Claire Pannell of The University of Glasgow also wrote in with a warning about MS-Excel

"I would like to add a cautionary note on the use of Excel for statistics as I believe that Excel is at best unreliable and at worst incorrect in many of its formulae calculations. Excel is a good spreadsheet tool but not a statistical package and its algorithms are often unstable. There have been many criticisms about Excel voiced by many statisticians, which have never been resolved by Microsoft."

Claire is also correct. Excel is not an adequate substitute for a generalized statistical software package, though, as we have seen, these are by no means complete in terms of their respective approaches to, say, regression models. Excel’s problems appear to arise from some unfortunate choices in terms of the algorithms used to calculate various statistics. The problems are reasonably well known (e.g., statisticians delight in pointing them out), also exist in some dedicated statistical software packages (e.g., few packages implement Gurland and Tripathi’s 1971 correction factor for unbiased estimation of the standard deviation), and tend only to become noticeable when the magnitude of the numbers one is analysing becomes very large. Like all software, Excel is a tool and, like all tools, there are jobs for which it is suitable and jobs for which it is not. My preference for using Excel as a basis for exploring the methods discussed stems not from any inherent love of Excel as a computation platform (I much prefer Mathematica), but rather from the practical expectation that few will run out and purchase dedicated computational/statistical software just to follow this column. Interestingly, Excel’s well-known deficiencies have opened up the market for many third-party suppliers of statistical plug-ins, macros, virtual basic routines etc. designed to extend and correct this programme’s capabilities. Many of these are inexpensive ways to get high-quality stats capability on your computer. Sadly though, none includes the regression methods we have been discussing. Regardless, Excel’s errors need to be watched out for, so Claire’s advice is timely as well as correct. For those interested in learning more about what Excel can—and cannot—be expected to do, here are a few urls that will provide entry into this literature.

Helsel, D. R. 2002. Is Microsoft Excel an adequate statistics package?. http://www.practicalstats.com/Pages/excelstats.html

Goldwater, E. 1999. Using Excel for statistical data analysis. http://www-unix.oit.umass.edu/~evagold/excel.html

Pottel, H. 2002. Statistical flaws in Excel. http://www.mis.coventry.ac.uk/~nhunt/pottel.pdf

Excellent comments. Thanks to both Andy and Claire, and keep those e-mails coming.

## Further Reading

Davis, J. C. 2002. Statistics and data analysis in geology (third edition). John Wiley and Sons, New York. 638 pp.

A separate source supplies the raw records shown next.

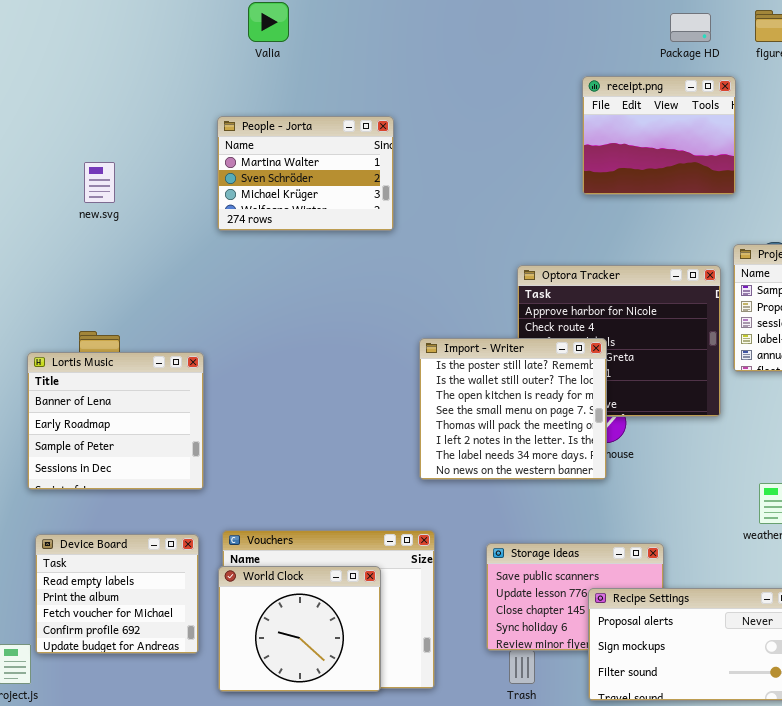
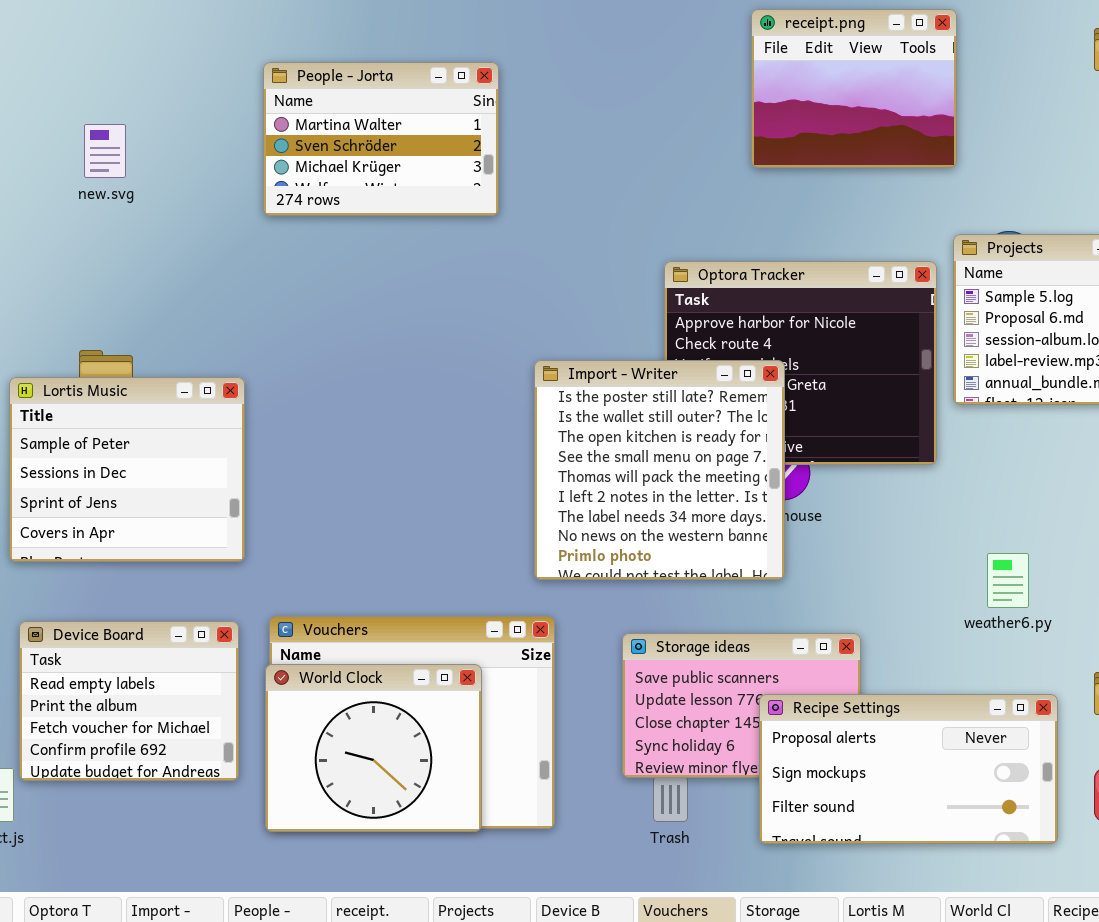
Import - Writer: [419,338,607,480] -> [534,360,785,580], resized
Lortis Music: [27,352,204,490] -> [9,377,245,562], scrolled down 2 rows

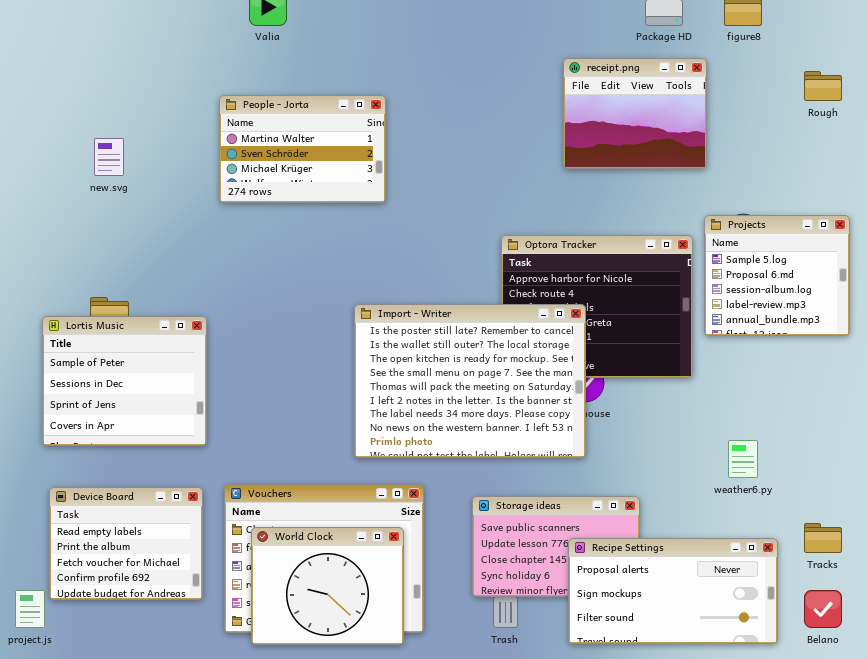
Import - Writer: [534,360,785,580] -> [354,304,586,458], resized
World Clock: [265,664,482,832] -> [251,527,404,645], moved

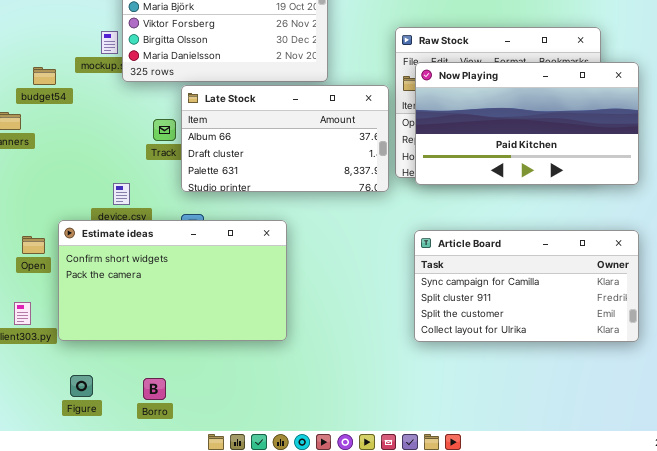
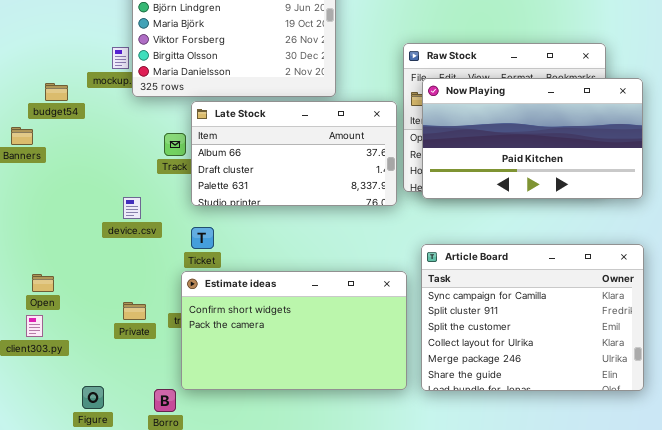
Estimate ideas: [58,220,287,341] -> [181,271,407,390], moved
Article Board: [414,230,639,342] -> [421,244,644,391], resized
Open: [22,236,45,254] -> [32,274,54,292], moved

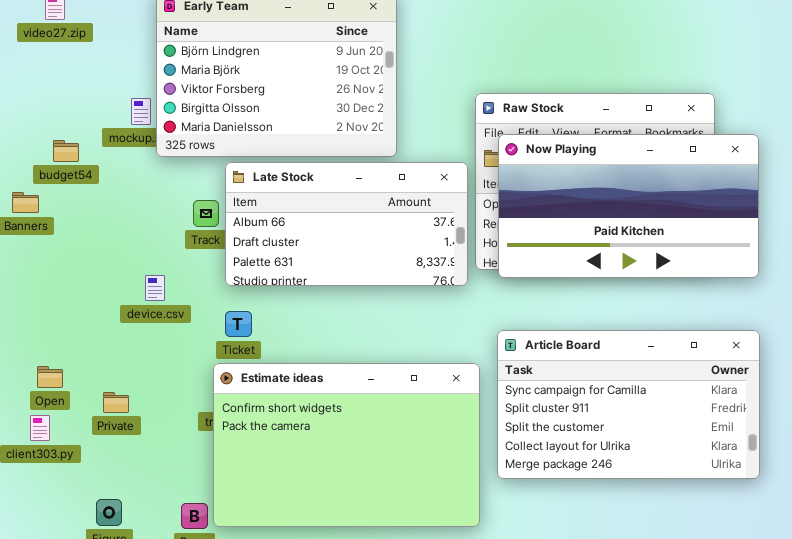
Article Board: [421,244,644,391] -> [497,330,760,479], resized
Estimate ideas: [181,271,407,390] -> [213,363,480,527], resized
Private: [123,302,146,320] -> [103,392,129,413], moved

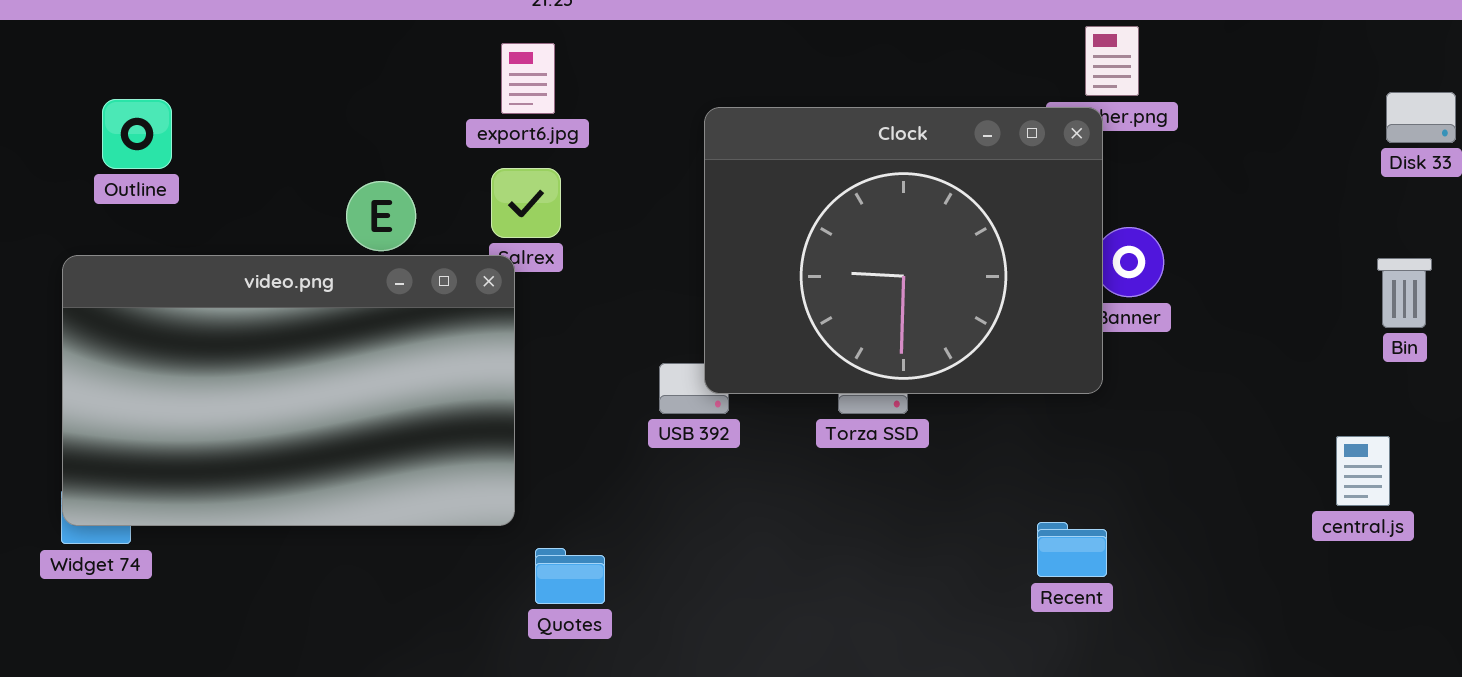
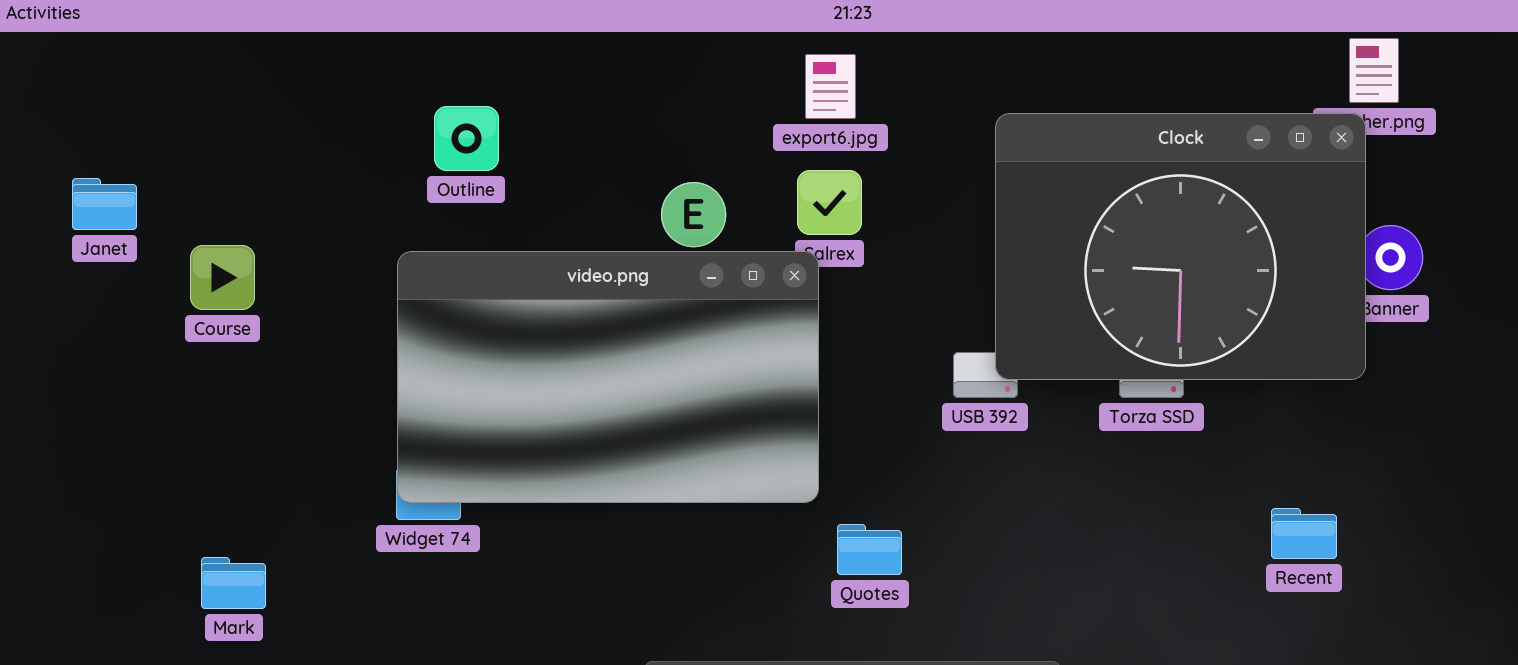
Recent: [1037,522,1107,577] -> [1271,508,1337,559], moved

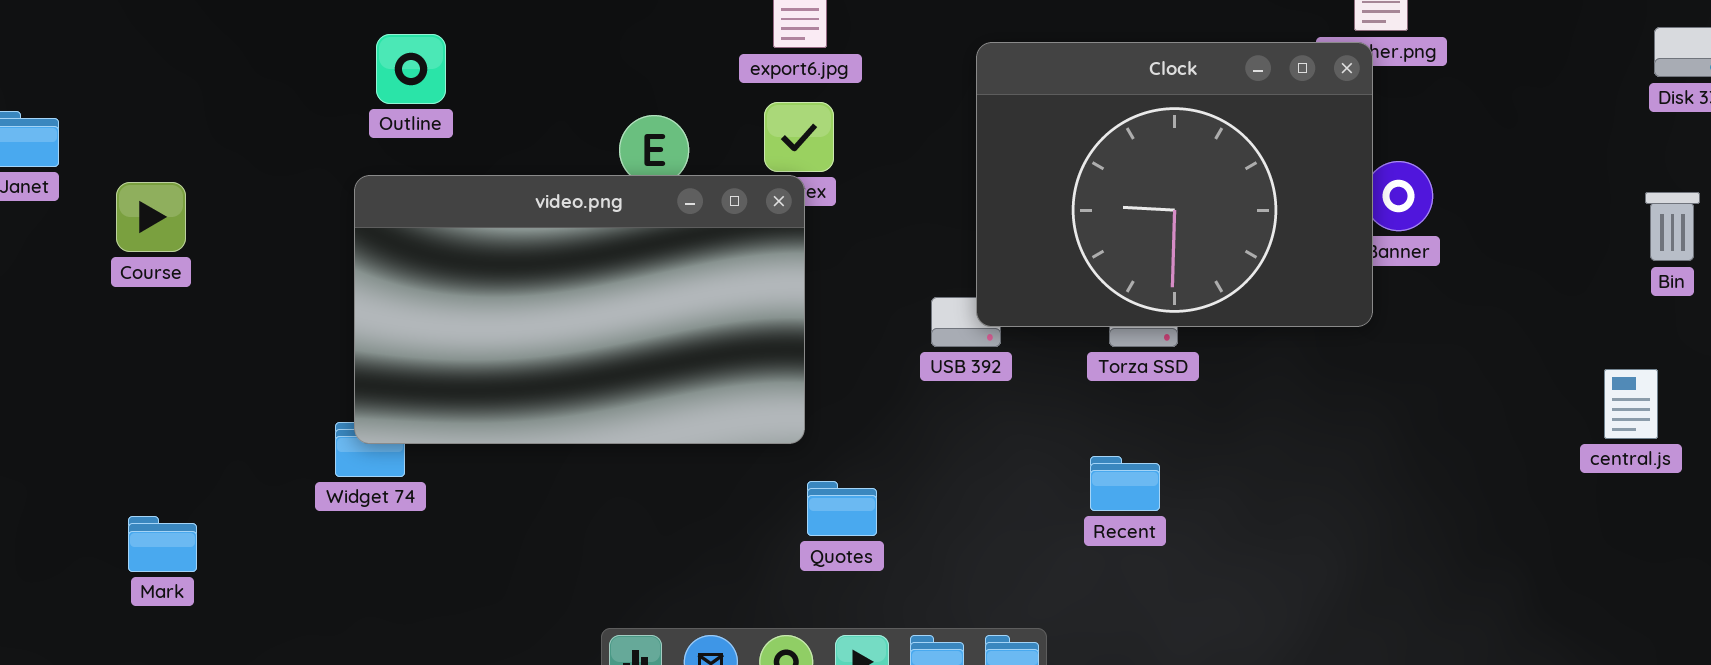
video.png: [397,251,819,503] -> [354,175,805,444], moved
Recent: [1271,508,1337,559] -> [1090,456,1160,511], moved

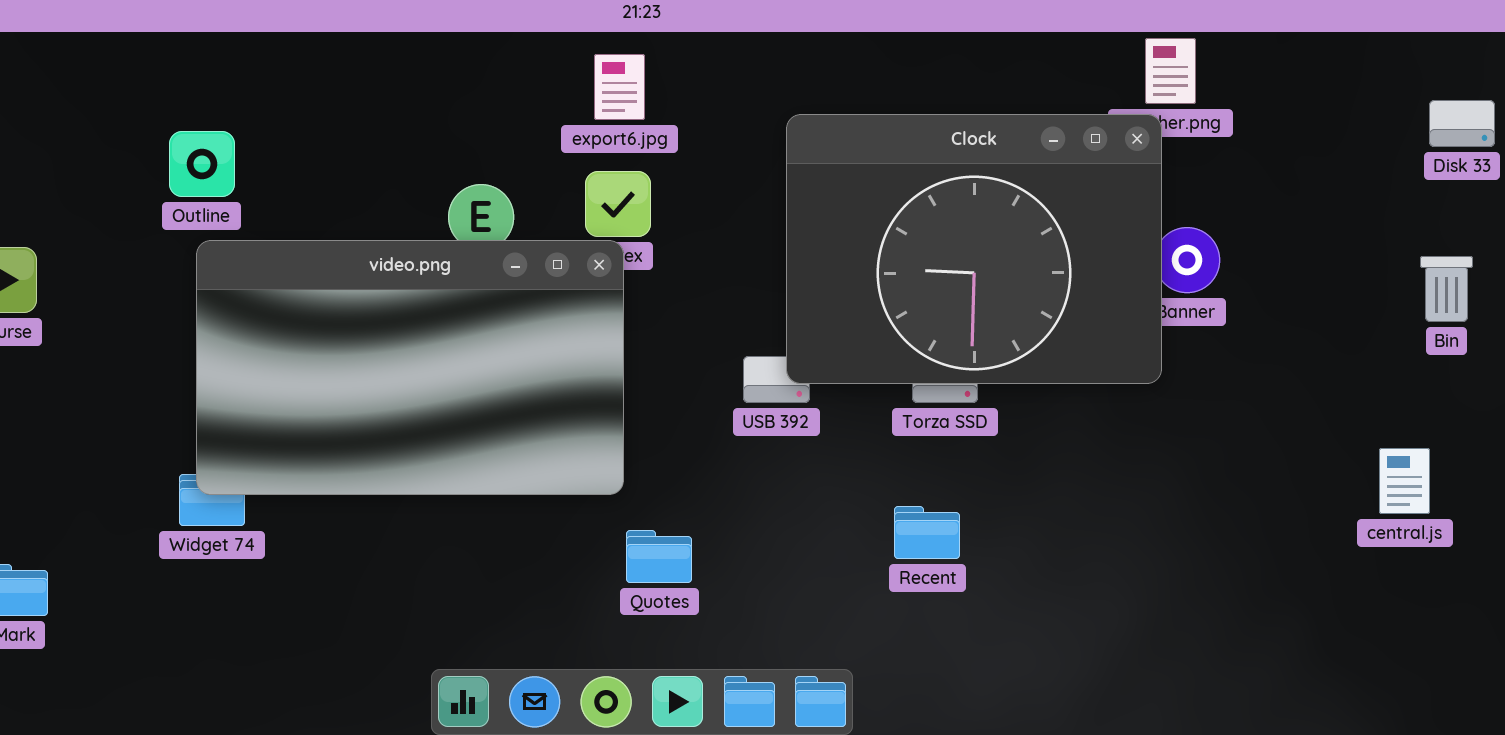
Outline: [376,34,446,104] -> [169,131,235,197], moved
central.js: [1604,369,1658,439] -> [1379,448,1430,514], moved

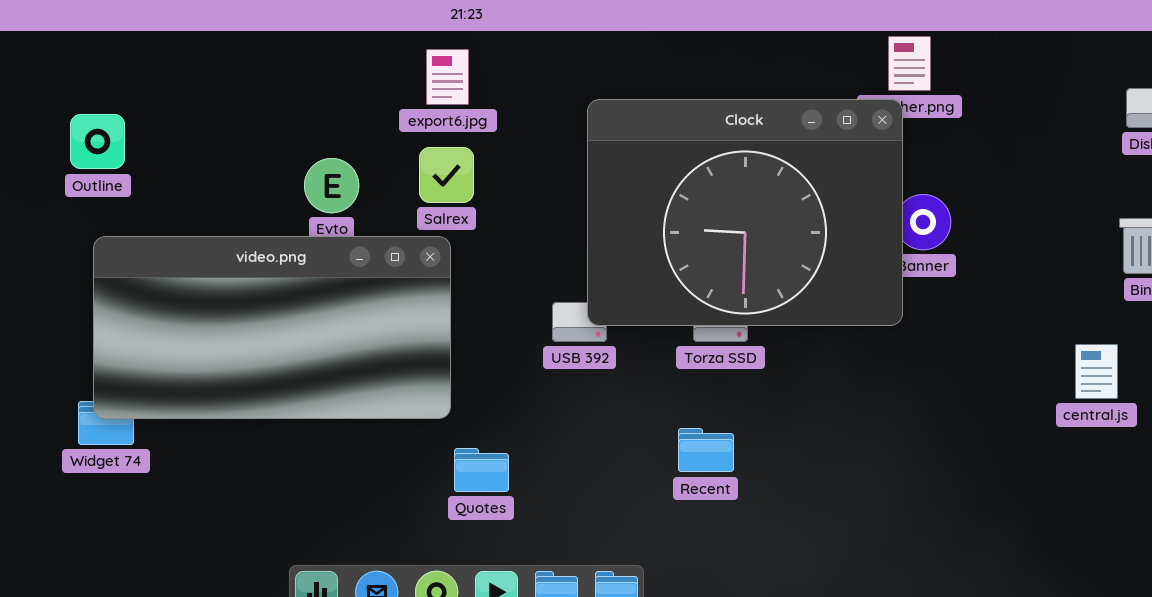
video.png: [196,240,624,495] -> [93,236,451,419], resized
central.js: [1379,448,1430,514] -> [1075,344,1118,399], moved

Gurland, J. and Tripathi, R. C. 1971. A simple approximation for unbiased estimation of the standard deviation. American Statistician 25: 30–32.

Jolicouer, P. 1975. Linear regressions in fishery research: Some comments. Journal of the Canadian Fisheries Research Board 32: 1491-1494.

Sokal, R. R. and Rohlf, F. J. 1995. Biometry: the principles and practice of statistics in biological research (third edition). W. H. Freeman, New York. 887 pp.

Swan, A. R. H. and Sandilands, M. 1995. Introduction to geological data analysis. Blackwell Science, Oxford. 446 pp.

Zar, J. H. 1999. Biostatistical analysis, Fourth Edition. Prentice Hall, Upper Saddle River, New Jersey. 663 pp.

## Footnotes

^{1}For a sample this average is calculated by dividing the degrees of freedom (n-1) into the sum of the squared deviations rather the sample size because the uncorrected average almost always underestimates the true population variance. See Gurland and Tripathi (1971) for discussion and an additional correction factor.